La principale coalition d'opposition du Venezuela, la plate-forme unitaire démocratique (POD), a dénoncé que l'activiste politique Biagio Pilieri a été arrêtée « injustement » pendant 300 jours.
« Nous continuons d'exiger sa libération immédiate, ainsi que celle de tous les prisonniers politiques de notre pays et le respect de tous leurs droits. Faire la politique n'est pas un crime », a indiqué le PU dans un communiqué.
Dans le réseau social X, le parti de convergence, dans lequel Pilieri occupe le poste de coordinateur national, a déclaré que le chef « reste isolé, sans défense et sans garantie ».

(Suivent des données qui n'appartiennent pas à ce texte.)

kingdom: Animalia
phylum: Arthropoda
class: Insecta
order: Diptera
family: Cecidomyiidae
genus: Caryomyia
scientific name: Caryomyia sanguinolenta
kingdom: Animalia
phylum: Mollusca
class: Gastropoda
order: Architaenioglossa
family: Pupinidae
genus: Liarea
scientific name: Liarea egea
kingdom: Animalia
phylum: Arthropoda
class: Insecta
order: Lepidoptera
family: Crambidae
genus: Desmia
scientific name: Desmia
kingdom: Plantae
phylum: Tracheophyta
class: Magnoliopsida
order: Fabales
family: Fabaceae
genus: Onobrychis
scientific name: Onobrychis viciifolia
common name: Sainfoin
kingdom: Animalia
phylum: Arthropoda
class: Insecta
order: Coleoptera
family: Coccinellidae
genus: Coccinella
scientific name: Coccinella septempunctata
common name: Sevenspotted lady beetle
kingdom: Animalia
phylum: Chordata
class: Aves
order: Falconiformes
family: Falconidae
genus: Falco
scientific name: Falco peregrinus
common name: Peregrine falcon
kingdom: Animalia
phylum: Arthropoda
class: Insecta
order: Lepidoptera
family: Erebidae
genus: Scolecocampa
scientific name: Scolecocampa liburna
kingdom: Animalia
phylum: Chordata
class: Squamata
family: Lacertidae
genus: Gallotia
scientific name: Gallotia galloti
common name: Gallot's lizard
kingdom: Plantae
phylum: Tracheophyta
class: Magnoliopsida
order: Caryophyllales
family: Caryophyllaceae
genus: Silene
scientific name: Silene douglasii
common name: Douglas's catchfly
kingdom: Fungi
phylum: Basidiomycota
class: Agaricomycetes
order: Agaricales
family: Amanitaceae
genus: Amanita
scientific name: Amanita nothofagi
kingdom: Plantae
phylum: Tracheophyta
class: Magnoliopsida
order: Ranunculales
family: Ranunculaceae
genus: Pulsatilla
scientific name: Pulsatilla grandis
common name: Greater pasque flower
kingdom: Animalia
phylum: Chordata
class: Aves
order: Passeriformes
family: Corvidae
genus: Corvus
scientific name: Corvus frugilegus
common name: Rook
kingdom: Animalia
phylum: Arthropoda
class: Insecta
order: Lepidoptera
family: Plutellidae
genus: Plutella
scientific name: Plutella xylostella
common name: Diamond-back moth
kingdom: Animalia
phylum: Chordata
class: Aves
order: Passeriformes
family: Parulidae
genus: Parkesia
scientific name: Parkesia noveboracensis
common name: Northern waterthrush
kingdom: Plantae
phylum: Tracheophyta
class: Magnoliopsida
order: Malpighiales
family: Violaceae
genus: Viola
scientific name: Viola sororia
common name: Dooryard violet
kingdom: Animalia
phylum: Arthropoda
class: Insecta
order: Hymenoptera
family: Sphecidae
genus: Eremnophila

L'organisation a insisté: « De convergence, nous continuons de demander le respect de leurs droits, de leur libération immédiate et de celle de tous les prisonniers politiques du pays. » En outre, il a défini Pilieri comme « un leader engagé au Venezuela, qui a consacré sa vie à la fonction publique ».

Pour sa part, la chef de l'opposition María Corina Machado a exprimé son soutien à la famille de Pilieri lorsqu'elle a souligné: « Vous êtes les héros de ce pays et je sais que vous grandissez dans cette grande adversité. Pour vous, votre famille, tout mon soutien et mon amour. Ils me disent toujours. »
Le 28 août 2024, le parti Venezuela de Vente, dirigé par Machado, a dénoncé que Pilieri avait été arrêté après avoir participé à une manifestation contre la décision de la Cour suprême qui a approuvé la référence controversée du dictateur Nicolás Maduro en juillet 2024.
Le commandement de l'équipe politique avec le Venezuela, lié à la fois à Machado et à l'adversaire Edmundo González Urrutia, a indiqué que le dernier emplacement enregistré du téléphone de Pilieri le place au siège du service d'intelligence bolivarienne (Sebin), connu sous le nom d'Helicoid El, à Caracas.
Le Forum criminel des ONG soutient qu'il y a 932 prisonniers politiques au Venezuela, la majorité a été arrêtée après les élections présidentielles, dans un contexte marqué par des plaintes de fraude de l'opposition, après la proclamation de l'élection de Maduro, qui a pris un troisième mandat en janvier.